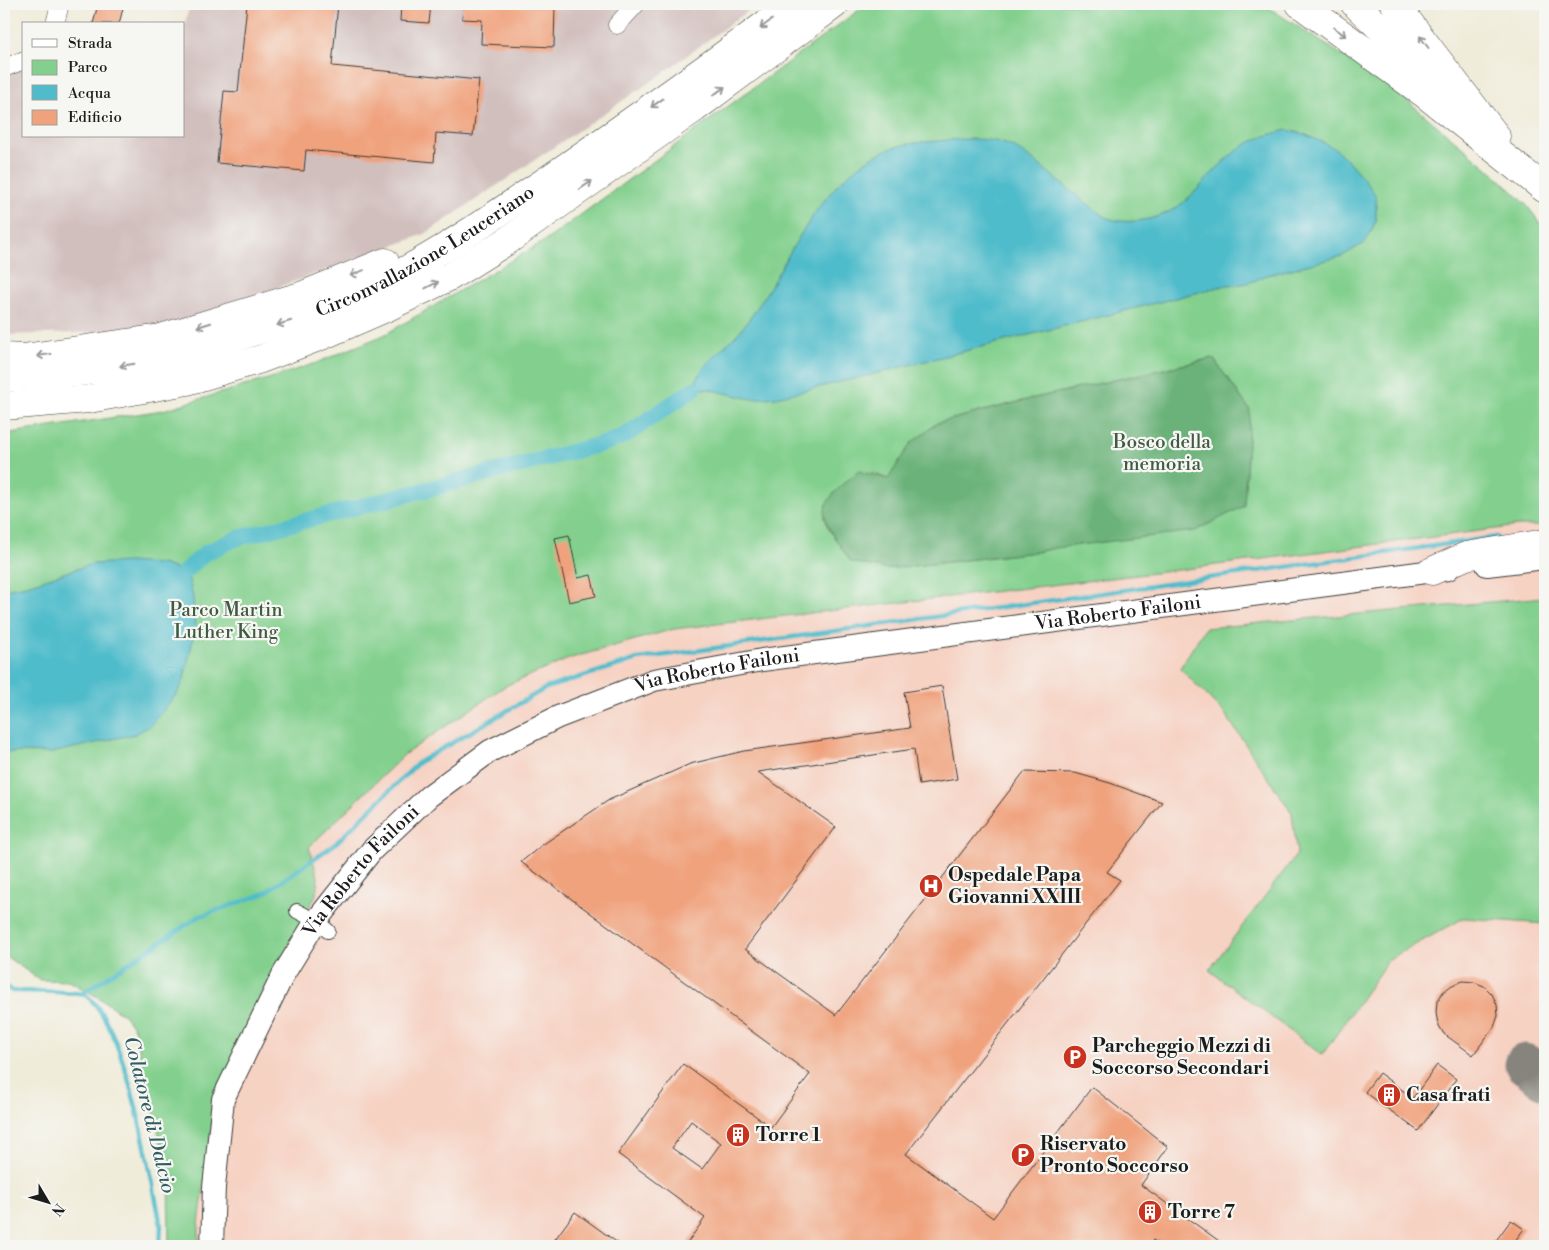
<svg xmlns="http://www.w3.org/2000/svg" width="1549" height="1250" viewBox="0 0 1549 1250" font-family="'Libre Bodoni',serif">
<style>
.built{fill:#f6d2c3}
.industrial{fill:#d1bfbd}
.green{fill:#83d08e;stroke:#507655;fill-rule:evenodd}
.forest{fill:#6ab279;stroke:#43674a}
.water{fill:#50bccb;stroke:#366c74}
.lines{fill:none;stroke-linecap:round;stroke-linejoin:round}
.stream{stroke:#50bccb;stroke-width:4.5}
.canal{stroke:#50bccb;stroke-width:16}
.taxiway{stroke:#86847b;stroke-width:41}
.building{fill:#f0a27d;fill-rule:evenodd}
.pedestrian-casing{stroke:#3c3b38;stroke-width:16}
.minor-casing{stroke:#3c3b38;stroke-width:19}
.tertiary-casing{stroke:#3c3b38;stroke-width:24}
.trunk-casing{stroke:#3c3b38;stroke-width:29}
.pedestrian{stroke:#fff;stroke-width:14}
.minor{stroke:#fff;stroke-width:18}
.tertiary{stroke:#fff;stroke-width:22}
.trunk{stroke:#fff;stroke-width:28}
.oneway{stroke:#999}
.labels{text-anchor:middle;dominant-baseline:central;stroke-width:4.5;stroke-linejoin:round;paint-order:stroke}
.street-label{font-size:19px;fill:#1c1c1c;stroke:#f6f6f2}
.park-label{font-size:19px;fill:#405b44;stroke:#f6f6f2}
.poi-label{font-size:19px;font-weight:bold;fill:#1c1c1c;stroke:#f6f6f2;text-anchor:start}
.water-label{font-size:20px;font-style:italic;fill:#315c62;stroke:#f6f6f2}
</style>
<rect width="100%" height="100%" fill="#f6f6f2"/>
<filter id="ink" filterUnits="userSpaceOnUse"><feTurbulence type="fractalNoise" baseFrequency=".02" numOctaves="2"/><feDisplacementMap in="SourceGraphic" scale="10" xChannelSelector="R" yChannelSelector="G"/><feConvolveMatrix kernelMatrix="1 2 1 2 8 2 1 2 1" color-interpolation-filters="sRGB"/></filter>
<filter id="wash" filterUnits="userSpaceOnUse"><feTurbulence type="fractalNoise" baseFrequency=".0096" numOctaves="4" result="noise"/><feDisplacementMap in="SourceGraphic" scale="20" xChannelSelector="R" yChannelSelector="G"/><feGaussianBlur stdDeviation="1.12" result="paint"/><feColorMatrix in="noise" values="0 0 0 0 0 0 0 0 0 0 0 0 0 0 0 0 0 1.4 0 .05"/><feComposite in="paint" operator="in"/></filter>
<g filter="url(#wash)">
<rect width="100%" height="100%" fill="#f0ecda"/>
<path class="built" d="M1518,526H1545V1246H199V1224L214,1110L250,1016L318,877L309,847L405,754L504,686L571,658L674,629L1163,572Z"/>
<path class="industrial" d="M190,4H757L659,76L425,234L165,328L77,333L4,335V76L24,67V136H184V27Z"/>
<path class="green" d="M867,4H1263L1390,86L1490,170L1524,202L1545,229V526H1518L1163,572L674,629L571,658L505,686L405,754L309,847L318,877L316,895L250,1016L214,1110L199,1224V1246H169L168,1173L134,1028L124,1015L96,996L69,981L40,980L4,955V434L163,410L271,378L316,363L384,335L548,239ZM1213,358L1250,410L1055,548L1036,552L887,569L851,562L828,528L824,516L873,473L888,479L937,423L1030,399Z
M1545,597V924L1464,918L1389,959L1322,1055L1209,970L1297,854L1292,813L1225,714L1180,668L1205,628Z"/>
<path class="forest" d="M1213,358L1250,410L1244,506L1195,531L1055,548L1036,552L887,569L851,562C820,516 810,509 859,471L888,479L911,443L937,423L1030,399Z"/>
<path class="water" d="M1287,130L1304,134L1322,142L1336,149L1348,161L1365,180L1376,196V221L1369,236L1363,244L1342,256L1264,276C1252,283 1241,285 1227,285L862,377L777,397L752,399L707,389H694C698,365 723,350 739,332C753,316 766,294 777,275C804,228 833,174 884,151C905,142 927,142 949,140C972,138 1001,138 1020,151C1043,166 1062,185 1084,201C1092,207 1100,215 1110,219C1117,221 1128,222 1136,221C1190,216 1199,178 1238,150C1252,139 1270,134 1287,130Z
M127,562L162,564L184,572L189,580L193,597L195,631L183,683L176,695L150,726L135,734L52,753L4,752V589L27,585L92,564Z"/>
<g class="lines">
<path class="stream" d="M4,985L12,991C22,991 81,992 84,994C126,1020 151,1177 161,1226L160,1246
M83,993L198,917L263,894L335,844L419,762L546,688L638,659L1497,537"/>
<path class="canal" d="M184,572L207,552L238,538L606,443L624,436L694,389"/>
<path class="taxiway" d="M1525,1064L1545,1079"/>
</g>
<g id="blocks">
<path class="building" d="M98,4H124L119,24H93Z
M247,4H338L332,66L479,80L473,136L436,133L434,162L306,150L304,171L217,163L224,91L238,92Z
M401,4H431L429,23L400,21Z
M463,4H555L554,47L481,44L482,20L462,19Z
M569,535L578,578L591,575L596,596L569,602L555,538Z
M942,686L957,779L919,785L914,749L758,772L836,827L745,949L836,1015L1024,772L1075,773L1110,783L1162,802L1107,872L1120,880L906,1154L993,1218L1092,1087L1168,1147L1141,1185L1226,1246H1162L1153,1240L1148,1246H685L705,1218L618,1154L683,1064L771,1127L810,1074L521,862L542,845L609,800L690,764L744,751L910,728L904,692ZM691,1121L721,1143L702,1169L672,1148Z
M1463,981L1474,982L1484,986L1492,994L1497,1005L1498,1016L1494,1027L1473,1055L1444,1034L1438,1024L1436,1013L1437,1002L1443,992L1452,985Z
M1437,1065L1456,1079L1418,1131L1365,1092L1379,1073L1413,1098Z
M575,1212L622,1246H550Z
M1511,1220L1524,1229L1511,1246H1492Z"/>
</g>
</g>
<g filter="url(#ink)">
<use href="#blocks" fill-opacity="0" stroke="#3c3b38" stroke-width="1"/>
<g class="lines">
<g class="pedestrian-casing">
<path id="pedestrian" d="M297,911L316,921L328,931"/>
</g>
<g class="minor-casing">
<path id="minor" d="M55,24L60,4
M617,25L636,4
M4,68L24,60"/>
</g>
<g class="tertiary-casing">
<g id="tertiary">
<path d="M1487,565L1545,558"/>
<path id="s1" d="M212,1246L214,1187L223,1099L283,975L316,921L372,850L429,796L490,751L558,717L654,680L762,660L1448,569"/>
</g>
</g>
<g class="trunk-casing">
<g id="trunk">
<path d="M1300,4L1426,95L1545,189"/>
<path d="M1355,4L1456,99"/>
<path d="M1395,4L1496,136"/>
<path d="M4,357L23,358L161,338L301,296L385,262"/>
<path id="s2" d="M4,378C63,375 123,368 181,355C205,349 229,340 253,332C286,322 319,311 350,298C423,266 488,220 553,176C634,120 714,63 793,4"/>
<path d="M4,406L89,399L187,381L261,359L324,335L388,307L451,276L507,241L695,108L835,4"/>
<path d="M1432,571L1466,556L1545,543"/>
</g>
</g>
<use href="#pedestrian" class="pedestrian"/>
<use href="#minor" class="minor"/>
<use href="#tertiary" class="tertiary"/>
<use href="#trunk" class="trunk"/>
</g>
<defs><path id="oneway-shaft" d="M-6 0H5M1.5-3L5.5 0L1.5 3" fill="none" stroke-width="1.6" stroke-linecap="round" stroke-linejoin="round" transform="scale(1.25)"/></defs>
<g class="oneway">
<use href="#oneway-shaft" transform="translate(766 24) rotate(143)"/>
<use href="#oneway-shaft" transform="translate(1340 32) rotate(36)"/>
<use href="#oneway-shaft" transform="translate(1424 42) rotate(-127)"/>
<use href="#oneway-shaft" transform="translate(719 91) rotate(-36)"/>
<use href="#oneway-shaft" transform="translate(657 103) rotate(144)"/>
<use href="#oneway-shaft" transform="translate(586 185) rotate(-35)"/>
<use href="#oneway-shaft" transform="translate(357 273) rotate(158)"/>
<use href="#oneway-shaft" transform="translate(432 285) rotate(-27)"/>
<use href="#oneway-shaft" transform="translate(284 323) rotate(163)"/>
<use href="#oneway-shaft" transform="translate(204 325) rotate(163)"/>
<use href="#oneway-shaft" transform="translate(44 355) rotate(172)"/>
<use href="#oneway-shaft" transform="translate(127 365) rotate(171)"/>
</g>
</g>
<defs>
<g id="hospital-disc" transform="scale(1.25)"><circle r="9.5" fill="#c8321e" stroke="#f6f6f2"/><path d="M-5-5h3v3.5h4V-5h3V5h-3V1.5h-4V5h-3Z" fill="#fff"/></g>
<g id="parking-disc" transform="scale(1.25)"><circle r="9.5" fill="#c8321e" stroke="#f6f6f2"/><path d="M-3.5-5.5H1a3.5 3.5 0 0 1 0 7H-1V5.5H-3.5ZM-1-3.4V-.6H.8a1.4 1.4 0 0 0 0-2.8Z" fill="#fff"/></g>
<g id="building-disc" transform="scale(1.25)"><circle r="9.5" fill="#c8321e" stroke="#f6f6f2"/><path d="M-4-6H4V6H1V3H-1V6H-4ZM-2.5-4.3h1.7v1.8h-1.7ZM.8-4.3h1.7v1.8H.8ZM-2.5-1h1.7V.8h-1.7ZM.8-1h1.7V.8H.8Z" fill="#fff"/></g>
</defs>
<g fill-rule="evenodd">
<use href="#hospital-disc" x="931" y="886"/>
<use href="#parking-disc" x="1075" y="1057"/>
<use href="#building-disc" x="1389" y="1095"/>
<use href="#building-disc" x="738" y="1135"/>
<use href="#parking-disc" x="1023" y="1155"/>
<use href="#building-disc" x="1150" y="1212"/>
</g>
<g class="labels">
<g class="street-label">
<text stroke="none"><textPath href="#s2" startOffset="445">Circonvallazione Leuceriano</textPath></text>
<text stroke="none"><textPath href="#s1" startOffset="1241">Via Roberto Failoni</textPath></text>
<text stroke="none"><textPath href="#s1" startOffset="836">Via Roberto Failoni</textPath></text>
<text stroke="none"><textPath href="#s1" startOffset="416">Via Roberto Failoni</textPath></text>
</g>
<g class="park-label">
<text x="1162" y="442">Bosco della<tspan x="1162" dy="22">memoria</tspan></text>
<text x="226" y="610">Parco Martin<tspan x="226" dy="22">Luther King</tspan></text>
</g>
<g class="poi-label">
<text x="948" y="875">Ospedale Papa<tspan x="948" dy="22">Giovanni XXIII</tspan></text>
<text x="1092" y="1046">Parcheggio Mezzi di<tspan x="1092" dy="22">Soccorso Secondari</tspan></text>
<text x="1406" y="1095">Casa frati</text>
<text x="756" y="1135">Torre 1</text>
<text x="1040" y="1144">Riservato<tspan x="1040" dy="22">Pronto Soccorso</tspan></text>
<text x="1168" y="1212">Torre 7</text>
</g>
<g class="water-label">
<text transform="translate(149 1115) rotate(76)">Colatore di Dalcio</text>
</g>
</g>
<rect width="1549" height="1250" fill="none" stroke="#f6f6f2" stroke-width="20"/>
<rect x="22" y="22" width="162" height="115" fill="#f6f6f2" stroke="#9f9f9c"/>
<rect x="32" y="39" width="25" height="8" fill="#ffffff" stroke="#9f9f9c"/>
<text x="68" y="48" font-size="15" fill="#1c1c1c">Strada</text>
<rect x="32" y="60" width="25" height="15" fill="#83d08e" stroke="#9f9f9c"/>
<text x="68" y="72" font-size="15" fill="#1c1c1c">Parco</text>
<rect x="32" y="85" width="25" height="15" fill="#50bccb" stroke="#9f9f9c"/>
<text x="68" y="98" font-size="15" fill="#1c1c1c">Acqua</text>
<rect x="32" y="110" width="25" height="15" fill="#f0a27d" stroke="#9f9f9c"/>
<text x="68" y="122" font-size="15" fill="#1c1c1c">Edificio</text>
<g transform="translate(48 1202) rotate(128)" stroke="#f6f6f2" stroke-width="4" paint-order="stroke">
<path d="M0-4L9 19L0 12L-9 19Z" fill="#1c1c1c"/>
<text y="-8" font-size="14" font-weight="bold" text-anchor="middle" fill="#1c1c1c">N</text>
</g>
</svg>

================

Using the listing, filter for "labels" and return the matching lines.

SOLUTION FOR THIS TASK →
.labels{text-anchor:middle;dominant-baseline:central;stroke-width:4.5;stroke-linejoin:round;paint-order:stroke}
<g class="labels">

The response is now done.